• Collected data:
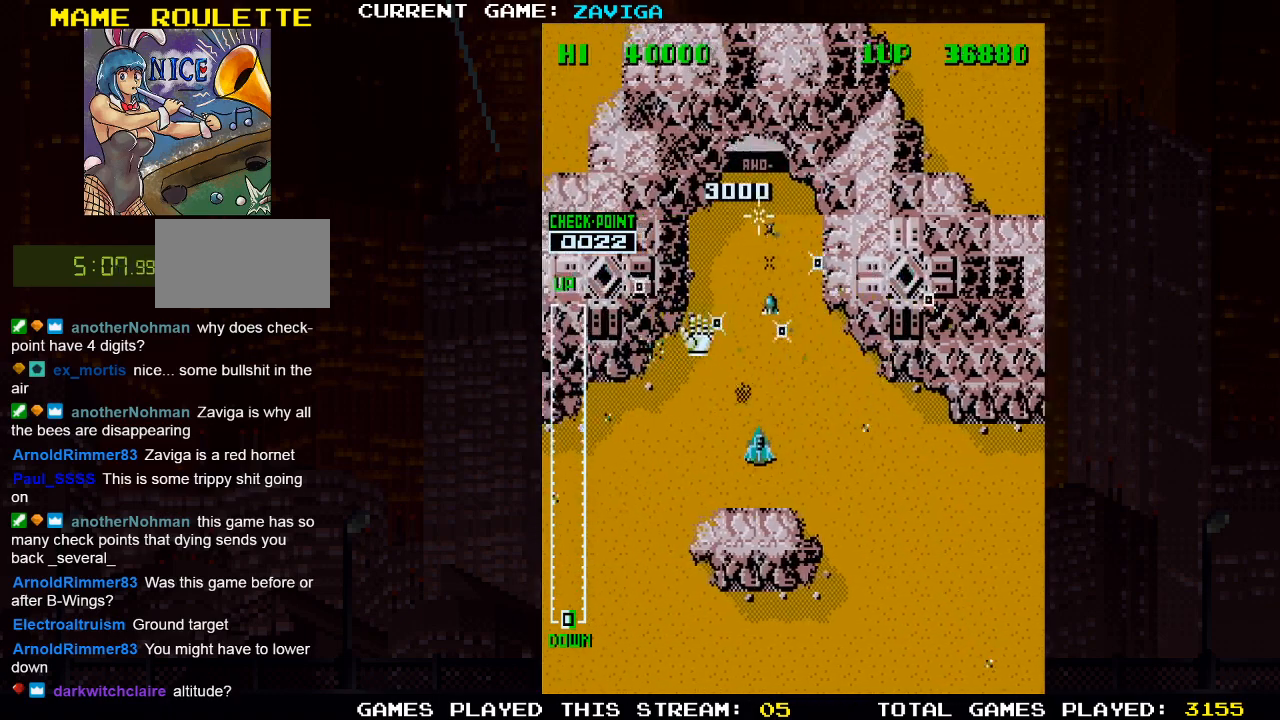
{"dt_ms": 500, "buttons": ["SQUARE"], "left_stick": "right", "events": [[17, "SQUARE", "down"], [17, "left_stick", "down"], [150, "left_stick", "center"], [200, "SQUARE", "up"], [233, "left_stick", "right"], [250, "SQUARE", "down"], [367, "left_stick", "center"], [417, "left_stick", "right"], [433, "SQUARE", "up"], [483, "SQUARE", "down"]]}
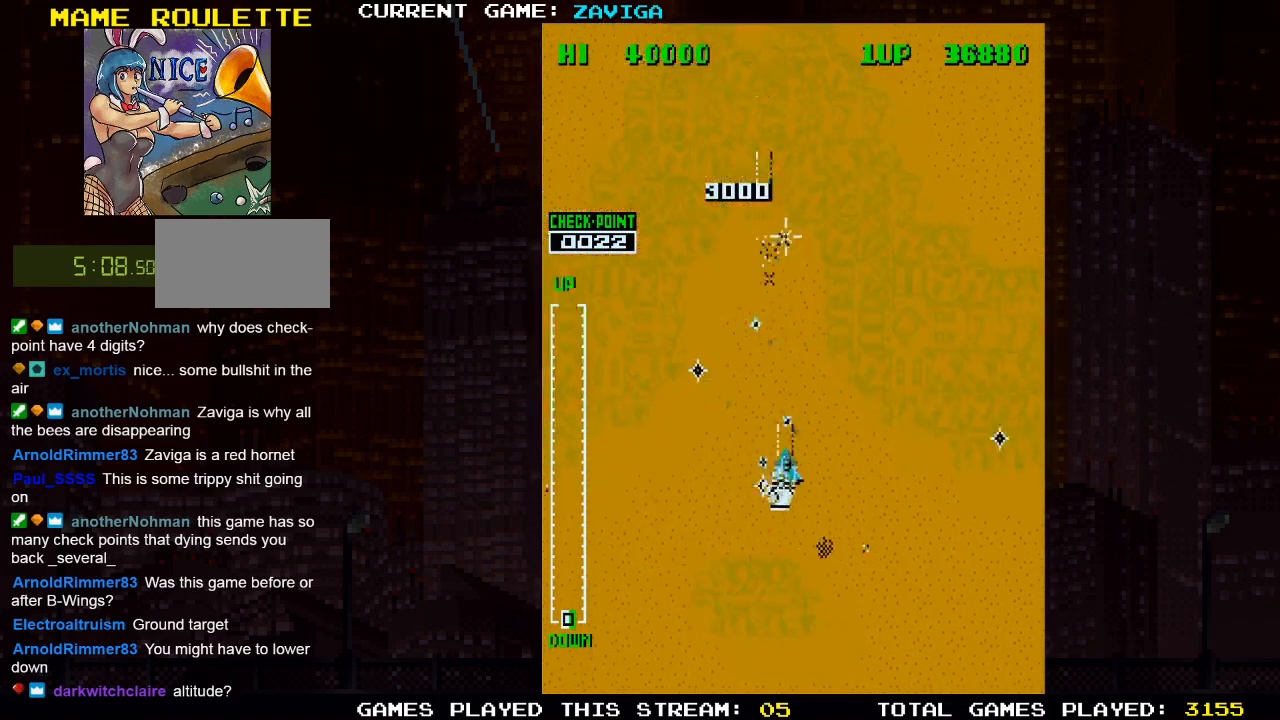
{"dt_ms": 500, "buttons": ["SQUARE"], "left_stick": "down-left", "events": [[50, "SQUARE", "up"], [50, "left_stick", "down"], [83, "SQUARE", "down"], [167, "SQUARE", "up"], [200, "SQUARE", "down"], [300, "left_stick", "center"], [383, "SQUARE", "up"], [450, "SQUARE", "down"], [450, "left_stick", "down-left"]]}
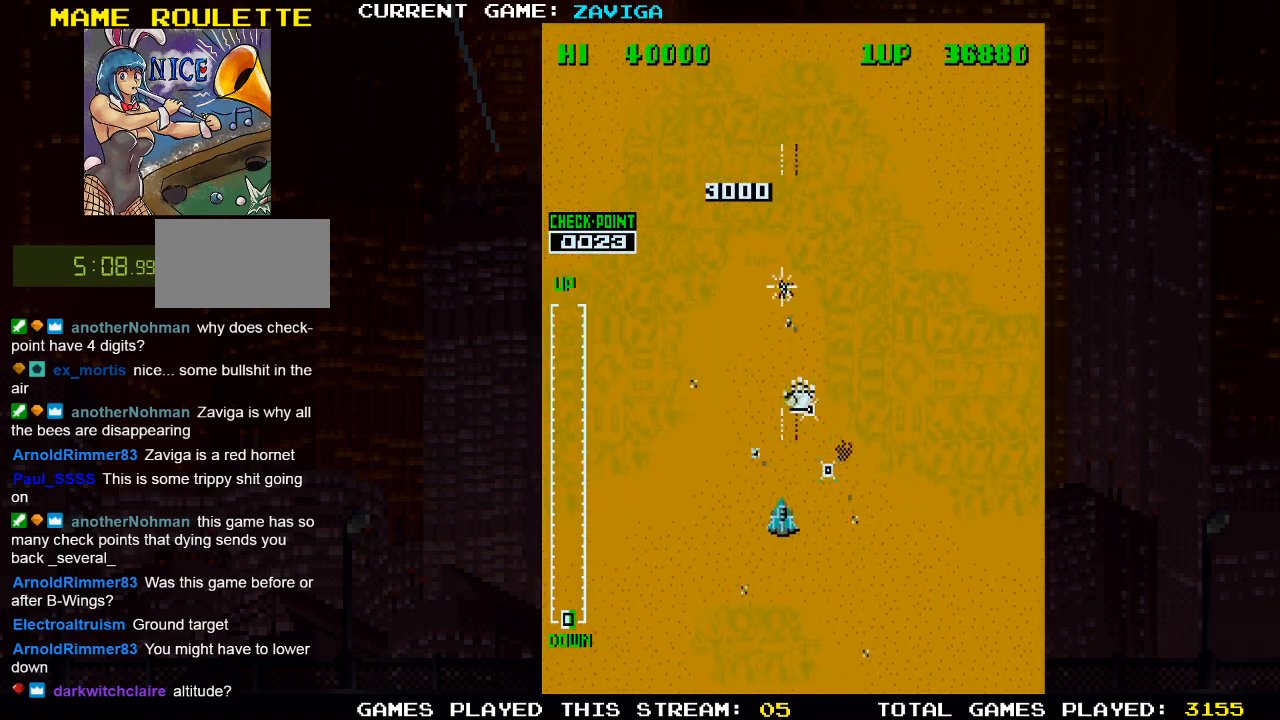
{"dt_ms": 500, "buttons": ["SQUARE"], "left_stick": "down-left", "events": [[133, "SQUARE", "up"], [200, "SQUARE", "down"], [367, "SQUARE", "up"], [500, "SQUARE", "down"]]}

• Try it: Each line of the material needs to be given again exactly, without any of its pictures.

• Exercise result:
{"dt_ms": 500, "buttons": ["SQUARE"], "left_stick": "right", "events": [[17, "SQUARE", "down"], [17, "left_stick", "down"], [150, "left_stick", "center"], [200, "SQUARE", "up"], [233, "left_stick", "right"], [250, "SQUARE", "down"], [367, "left_stick", "center"], [417, "left_stick", "right"], [433, "SQUARE", "up"], [483, "SQUARE", "down"]]}
{"dt_ms": 500, "buttons": ["SQUARE"], "left_stick": "down-left", "events": [[50, "SQUARE", "up"], [50, "left_stick", "down"], [83, "SQUARE", "down"], [167, "SQUARE", "up"], [200, "SQUARE", "down"], [300, "left_stick", "center"], [383, "SQUARE", "up"], [450, "SQUARE", "down"], [450, "left_stick", "down-left"]]}
{"dt_ms": 500, "buttons": ["SQUARE"], "left_stick": "down-left", "events": [[133, "SQUARE", "up"], [200, "SQUARE", "down"], [367, "SQUARE", "up"], [500, "SQUARE", "down"]]}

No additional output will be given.